| name | together-batch-inference |
| description | High-volume, asynchronous offline inference at up to 50% lower cost via Together AI's Batch API. Prepare JSONL inputs, upload files, create jobs, poll status, and download outputs. Reach for it whenever the user needs non-interactive bulk inference rather than real-time chat or evaluation jobs. |
Together Batch Inference
Overview
Use Together AI's Batch API for large offline workloads where latency is not the primary concern.
Typical fits:
- bulk classification
- synthetic data generation
- dataset transformations
- large summarization or enrichment jobs
- low-cost asynchronous inference
When This Skill Wins
- The user has many independent requests to run
- A JSONL request file is acceptable
- Turnaround time can be minutes or hours instead of seconds
- Lower cost matters more than immediate interactivity
Hand Off To Another Skill
- Use
together-chat-completions for real-time requests or tool-calling apps
- Use
together-evaluations for managed LLM-as-a-judge workflows
- Use
together-embeddings for retrieval-specific vector generation
Quick Routing
- End-to-end batch workflow
- Request format, status model, and result downloads
- Operational guidance and batch sizing
Workflow
- Build a JSONL file where each line contains
custom_id and body.
- Upload the file with
purpose="batch-api".
- Create the batch with
input_file_id=... and the target endpoint.

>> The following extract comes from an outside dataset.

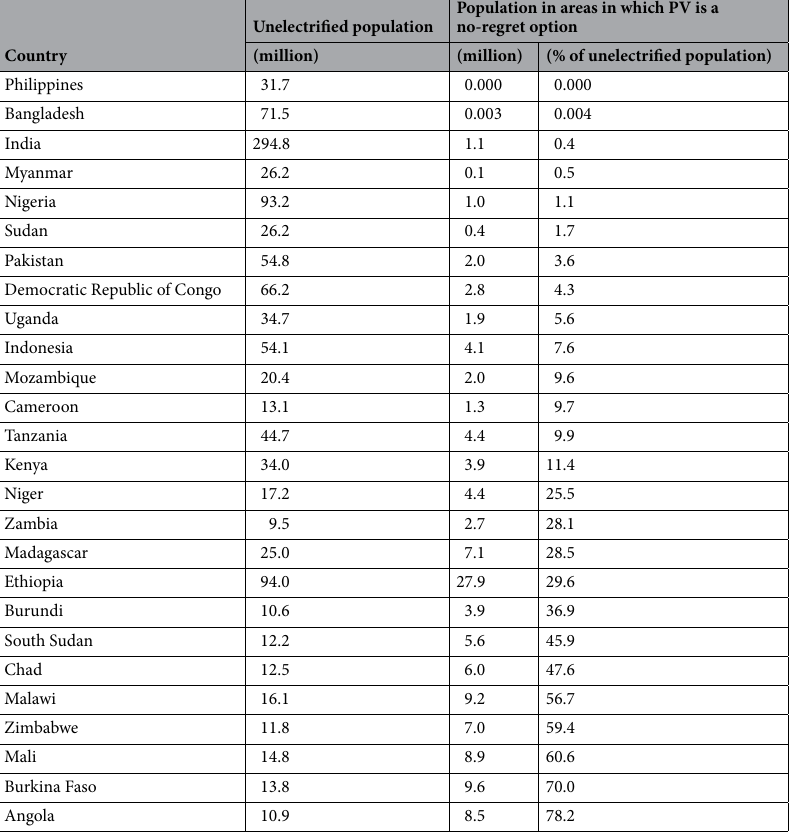
Table 4. Decentralized PV as a no-regrets investment option, by country. Source: Authors’ compilation based on the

- Poll until the job is terminal.
- Download output and error files, then reconcile by
custom_id.
High-Signal Rules
- Python scripts require the Together v2 SDK (
together>=2.0.0). If the user is on an older version, they must upgrade first: uv pip install --upgrade "together>=2.0.0".
- Use
input_file_id, not legacy file parameters.
- Keep
custom_id stable and meaningful so result reconciliation is easy.
- Batch is for independent requests. If the workload depends on shared conversation state, it is probably the wrong tool.
- Always inspect the error file in addition to the success output.
client.batches.create() returns a wrapper; access the batch object via response.job (e.g., response.job.id). client.batches.retrieve() returns the batch object directly.
- For classification or labeling workloads, set
max_tokens low (e.g., 4), use temperature: 0, and constrain the system prompt to return only the label. This minimizes output tokens and cost.
- Small batches (under 1K requests) typically complete in minutes. The 24-hour completion window is a maximum, not typical.